Acórdãos TCAS

Acórdão do Tribunal Central Administrativo Sul
Processo:03141/07
Secção:Contencioso Administrativo - 2º Juízo
Data do Acordão:12/13/2007
Relator:Magda Geraldes
Descritores:NACIONALIDADE
COMPETÊNCIA TCAS
Sumário:I – De acordo com o disposto no artº 37º, d) do ETAF e artº 32º da Lei nº 37/81, de 03.10, o Tribunal Central Administrativo Sul (TCAS) só tem competência em 1ª instância para apreciar questões de nacionalidade quando seja sindicada judicialmente decisão sobre a perda ou a manutenção da nacionalidade portuguesa nos casos de naturalização directa ou indirectamente imposta por Estado estrangeiro a residentes no seu território.
II - A norma contida no artº 26º da nº 37/81, de 03.10, na sua 4ª alteração dada pela Lei Orgânica nº 2/2006, de 17.04, por si só, não atribui qualquer competência à jurisdição administrativa para conhecer de pedidos relacionados com a nacionalidade, sendo apenas uma norma definidora da legislação aplicável ao contencioso da nacionalidade.
Aditamento:
1
Decisão Texto Integral:Acordam no TCAS, Secção Contencioso Administrativo, 2º Juízo

CRISTINO ..., identificado nos autos, interpôs recurso jurisdicional da sentença proferida pelo 10º Juízo Cível da Comarca de Lisboa e que julgou o tribunal absolutamente incompetente para conhecer e decidir da decisão proferida no recurso contencioso por si interposto, e proferida pelo Conservador da Conservatória dos Registos Centrais, na acção de justificação judicial administrativa com vista à declaração de nulidade por falsidade e ao cancelamento do averbamento n.° l lavrado na sequência do registo do seu nascimento, arquivado na referida conservatória sob o n.° 65-D de 2002, proc.° n.° 38466/2000.

Para tanto, apresentou as seguintes conclusões nas suas alegações de recurso:

“1) O Tribunal A Quo, com todo o respeito, não se deveria ter declarado incompetente, porque a questão que lhe foi posta não estava sujeita às regras do regime de Contencioso de Nacionalidade;
2) Estava-se perante a impugnação de uma decisão do Senhor Conservador Dos Registo Centrais, sindicávcl, em primeira instância, pelo Tribunal A Quo, conforme os termos do Art.° 286º, n.° 5, do Código do Registo Civil.

....

### Tarefas a realizar
a: No acórdão sobre a competência em matéria de nacionalidade, que tribunal proferiu a sentença da qual o recorrente interpôs recurso jurisdicional?
b: Prossiga o acórdão sobre a competência em matéria de nacionalidade a partir da última frase apresentada.

### Dados fornecidos

....

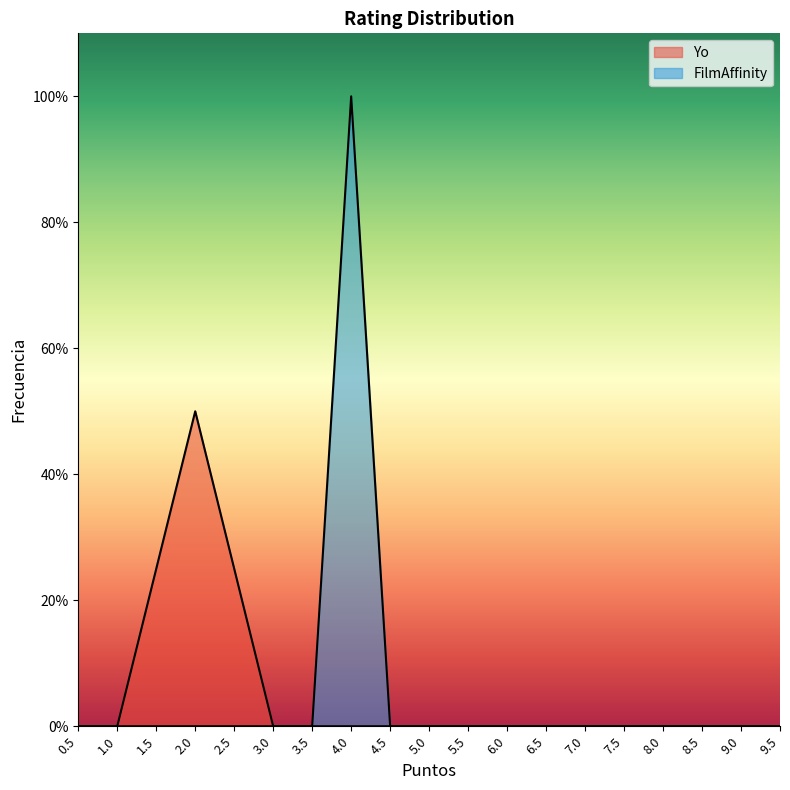

True or false: Yo and FilmAffinity intersect in this chart.

False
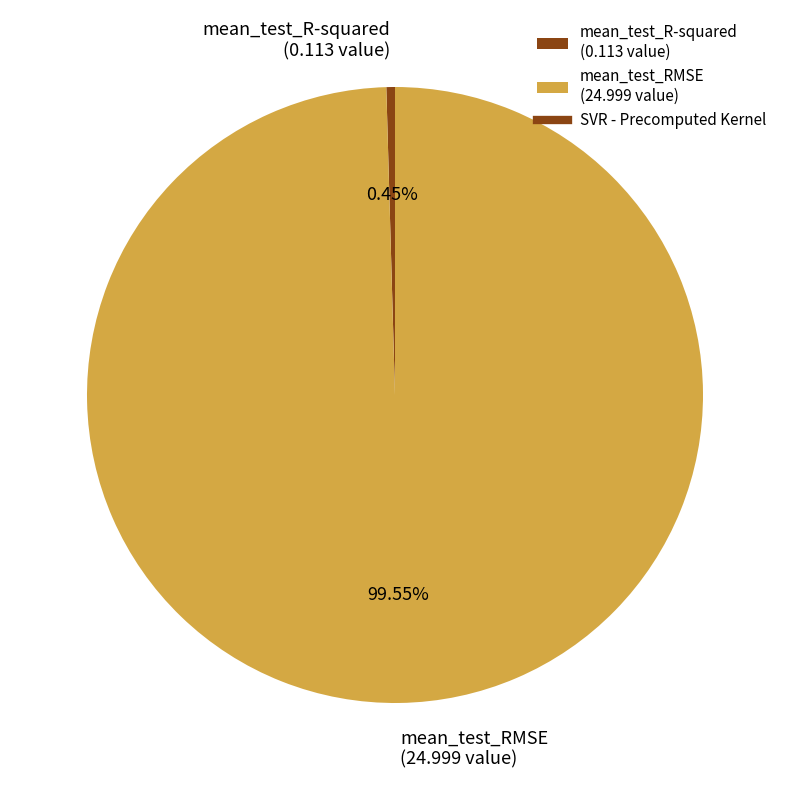

Which category has the biggest portion of the pie?

mean_test_RMSE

....

### Respostas às tarefas
a: O 10º Juízo Cível da Comarca de Lisboa.

b:
3) O que estava e está cm causa no caso concreto, são os efeitos de uma eventual declaração de nulidade do registo de avoenga paterna, que terão de ser paralisados quanto ao Recorrente:
4) Ou seja, era a partir do caso concreto sub júdice, que o Tribunal A Quo ao decidir o que quer que fosse, ponderasse na materialidade constitucional impregnada nos normativos que tivesse de apreciar para decidir e sustasse os efeitos perniciosos para o ora Recorrente, só isto ...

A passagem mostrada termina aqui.